One thing that dominated China-related discourse this weekend was DeepSeek, a “dark horse” AI model that seemed to have popped up out of nowhere, causing a “Sputnik moment”. The Chinese-made app went from topping the free apps list on Apple’s App Store in both China and the United States to featuring on Google Trend as one of the most searched-for terms, all the way to causing GPU-maker Nvidia’s share prices to drop 14% on Monday. Meta has reportedly put together 4 research groups to analyse the model to improve its own Llama large language model (LLM). But what is it, and what are the Chinese people saying about it?
Before the current version (R1) was launched in late January and broke the internet, the V3 version, released less than a month ago, already had AI-related professionals and pundits calling it the successor to OpenAI. The R1 and DeepSeek’s essays on the model are called “gems” not only because of the AI’s cost-effectiveness—it achieved similar performance to Open AI’s GPT-o1 with a tenth of its cost—but also because they are open source.
On Weibo, China’s Twitter-like platform, many DeepSeek-related topics made it to the Hot Search list over the weekend. The hashtag “DeepSeek” itself topped the list with 110 million views. Interestingly, topics such as the DeepSeek founder returning to Guangdong for the Chinese New Year (CNY) and that the team is largely made up of new graduates reached numbers 4 and 9, with 41.87 and 29.11 million views, respectively. Most of the comments are proud of the younger developers and their achievements, as some believe the model would break the “American hegemony” in AI models. Others argue that DeepSeek might not be the “innovation with Chinese characteristics” they’ve been waiting for as their secret ingredient is still “Silicon Valley” flavoured.
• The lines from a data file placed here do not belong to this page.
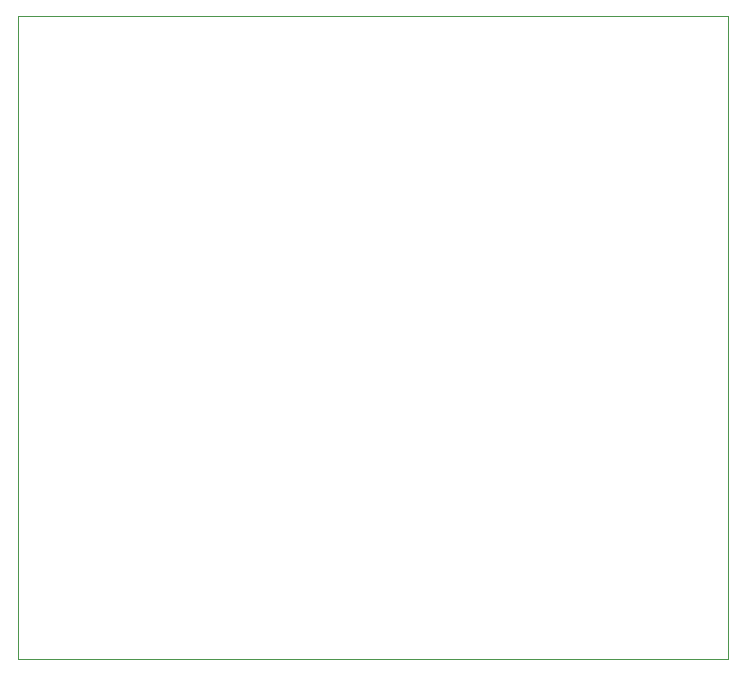
<source format=gbr>
%TF.GenerationSoftware,KiCad,Pcbnew,8.0.2*%
%TF.CreationDate,2024-09-03T17:09:07+02:00*%
%TF.ProjectId,AMS_IMD_Reset,414d535f-494d-4445-9f52-657365742e6b,rev?*%
%TF.SameCoordinates,Original*%
%TF.FileFunction,Profile,NP*%
%FSLAX46Y46*%
G04 Gerber Fmt 4.6, Leading zero omitted, Abs format (unit mm)*
G04 Created by KiCad (PCBNEW 8.0.2) date 2024-09-03 17:09:07*
%MOMM*%
%LPD*%
G01*
G04 APERTURE LIST*
%TA.AperFunction,Profile*%
%ADD10C,0.100000*%
%TD*%
G04 APERTURE END LIST*
D10*
X144412200Y-66751200D02*
X204520400Y-66751200D01*
X204520400Y-121208800D01*
X144412200Y-121208800D01*
X144412200Y-66751200D01*
M02*

</source>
The market, of course, quickly picked up on the viral popularity of the model. While the Nasdaq and Dow tumble, China’s Shanghai and Shenzhen are reacting with optimism. A collective of Chinese tech or related stocks called “DeepSeek concept stock” went up to 10% or reached limit up on Monday morning. However, some netizens find DeepSeek’s, especially its founder Liang Wenfeng’s involvement with quantitative hedge fund High-Flyer, evokes suspicion around the boom right before the market closes for CNY. With researchers and competitors trying to recreate the model with its open-source resources, we are likely to find out more about this new model very soon.